Milli Eğitim Bakanı, mülakat mağdurlarını hak aramaya davet ediyor ancak mağdur arkadaşlar 147 gündür zaten haklarını arıyor ve seslerini duyurmaya çalışıyor. MEB yöneticilerinin, mağdur öğretmenleri görmek için uzağa değil pencereden dışarıya bakması yeterli. Üstelik arkadaşların bazılarının yaşadığı mağduriyet yargı kararları ile de belirlenmiş oldu. MEB’in artık daha fazla beklemeden bu sorunu ek atama ile çözmesi ve mağdur öğretmenleri bayramdan sonra okulları ve öğrencileri ile buluşturması gerekir.
Eğitim Yöneticiliği Meslek Değildir
MEB, 27 Mart tarihinde “Milli Eğitim Bakanlığına Bağlı Eğitim Kurumlarına Yönetici Seçme ve Görevlendirme Yönetmeliğinin“ EK-1 VE Ek-2 formlarında değişiklik yaptı. Yapılan değişiklikle öğretmenlerin kendi alanları dışında da yaptıkları tezsiz ve tezli yüksek lisans ile doktora programlarına da puan verilmesi sağlanmış oldu. Yöneticilerin yeniden görevlendirme sürecinin devam ettiği bir dönemde yapılan bu değişikliğin görevlendirmeleri de etkileyeceği açıktır.
27 Mart tarihli değişiklik eğitim yöneticiliğinin meslek olması gerektiğini düşünen bir bakış açısı ile yapılmış ve alan dışı programlara da puan verilmesi ile öğretmenlik alanlarına kaynaklık teşkil eden programların değerini azaltmıştır.
Eğitim yöneticiliğine ayrı bir kadro verilmesi ve eğitim yöneticiliğinin bir meslek olarak kabul edilmesi tartışmaları uzun süredir devam etmektedir; yöneticiliğe statü vermek MEB tarafından uzun süredir tartışılsa da bunun olası olmadığı açıktır. Eğitim yöneticiliği öğretmenlerin ikincil görevidir ve eğitimin ayrılmaz bir parçasıdır.

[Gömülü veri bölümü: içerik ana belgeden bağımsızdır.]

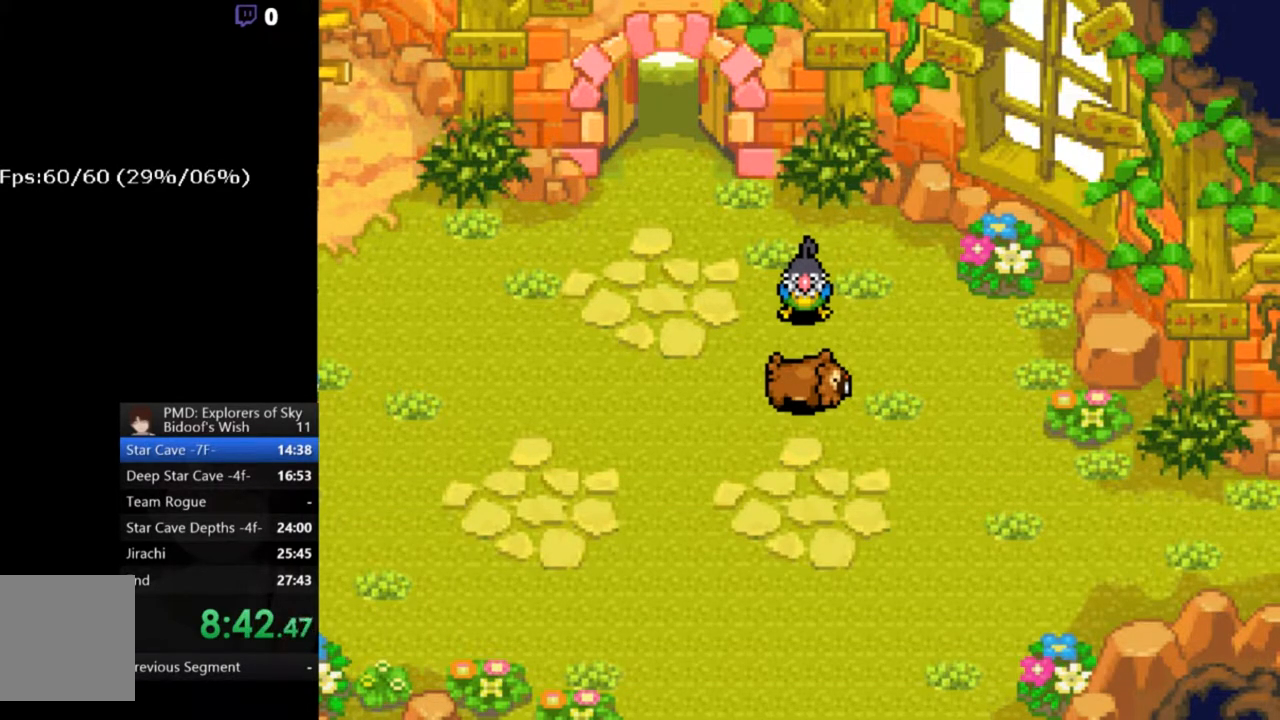
{"buttons": ["A"], "left_stick": "center", "events": []}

Bu anlamıyla da teknik bir görev değil bizatihi pedagojik esaslara göre sürdürülmesi gereken bir iştir.
MEB’den Özel Okullara Takip
MEB, illere gönderdiği yazı ile özel okulların velilerden talep ettikleri yemek, kıyafet, kırtasiye gibi ilave ödemelerin okulların resmi banka hesaplarından yapılması ve velilerin üçüncü kişilerle ücret konusunda muhatap olmaması gerektiğini hatırlattı. Okullarda MEB tarafından belirlenen ders kitaplarının kullanımının zorunlu olduğu, isteğe bağlı olmak kaydıyla ilave kitapların alınabileceği ancak bunların da ücretlerinin ilan edilmesi gerektiği ilgili yazıda belirtildi.

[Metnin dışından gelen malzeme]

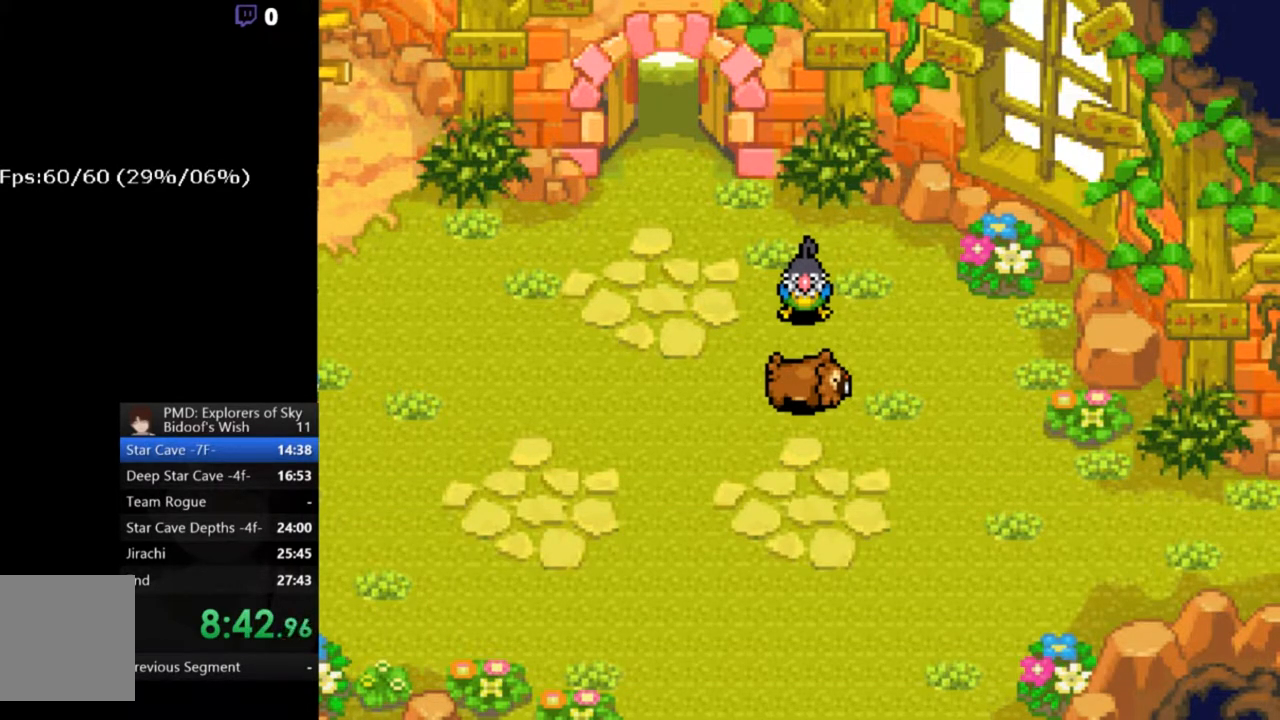
{"buttons": ["A"], "left_stick": "center", "events": []}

Özel okulların varlık nedenini ve sebep oldukları eşitsizlikleri dikkate almadan sadece denetimlerle bu kurumların velilerden aldıkları ücretler kontrol altına alınıyormuş algısı yaratmak yeterli değildir ve bu hiçbir sorunu çözmez. Son dönemde yaşanan gelişmeler ve uygulanan eğitim politikaları özel okulların sayısının artmasına neden olmaktadır. MEB, tüm öğrencilere eşit, ücretsiz, nitelikli kamusal eğitim hizmeti vermekle sorumludur, öncelikli görev özel okullara olan gereksinimi ortadan kaldırmak olmalıdır.
Sermaye İle Protokollere Devam
Milli Eğitim Bakanı Yusuf Tekin geride bıraktığımız hafta Bursa Sanayi ve Ticaret Borsasını ziyaret ederek “ Sektör Buluşması ve Protokol İmza Törenine” katıldı. Milli Eğitim Bakanı, muhalefetin kendisini çocuk işçiliği konusunda eleştirdiğini, sanayi ve ticaret odalarının da bunları alkışladığını söyledi ve muhalefetin davranacağı gibi davranılırsa okulların kapısının bu kurumlara kapatılacağını ifade etti.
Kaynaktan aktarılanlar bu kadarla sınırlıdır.